● INFORMATION GIVEN
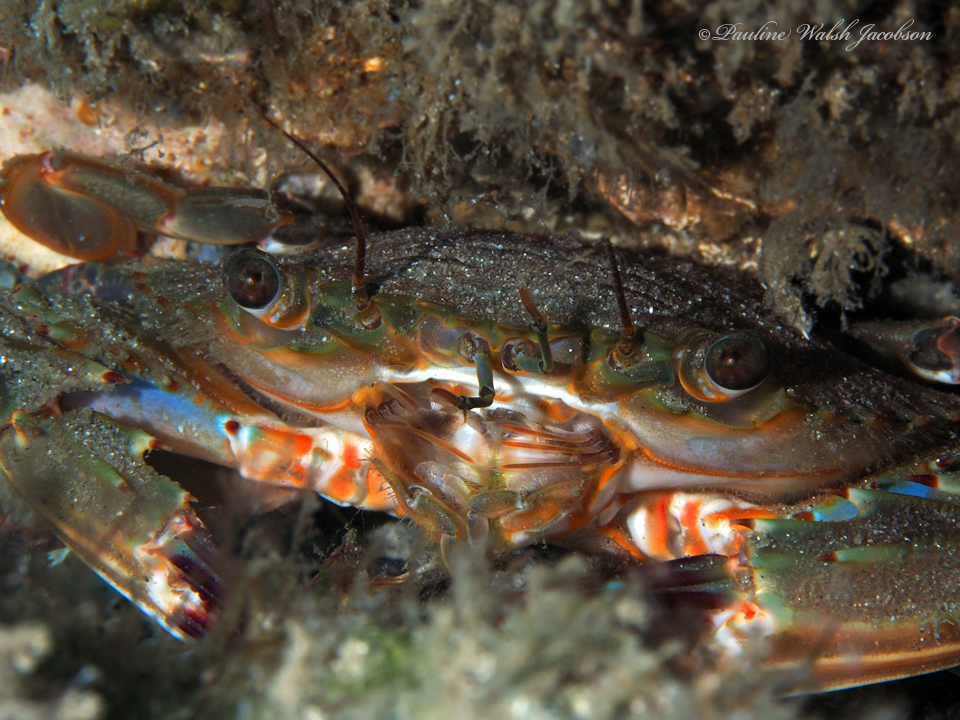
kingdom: Animalia
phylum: Arthropoda
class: Malacostraca
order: Decapoda
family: Portunidae
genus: Charybdis
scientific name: Charybdis hellerii
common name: Spiny hands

● TASK STATEMENT
Reproduce all of the lines above verbatim, omitting the picture.

● FINAL RESULT
kingdom: Animalia
phylum: Arthropoda
class: Malacostraca
order: Decapoda
family: Portunidae
genus: Charybdis
scientific name: Charybdis hellerii
common name: Spiny hands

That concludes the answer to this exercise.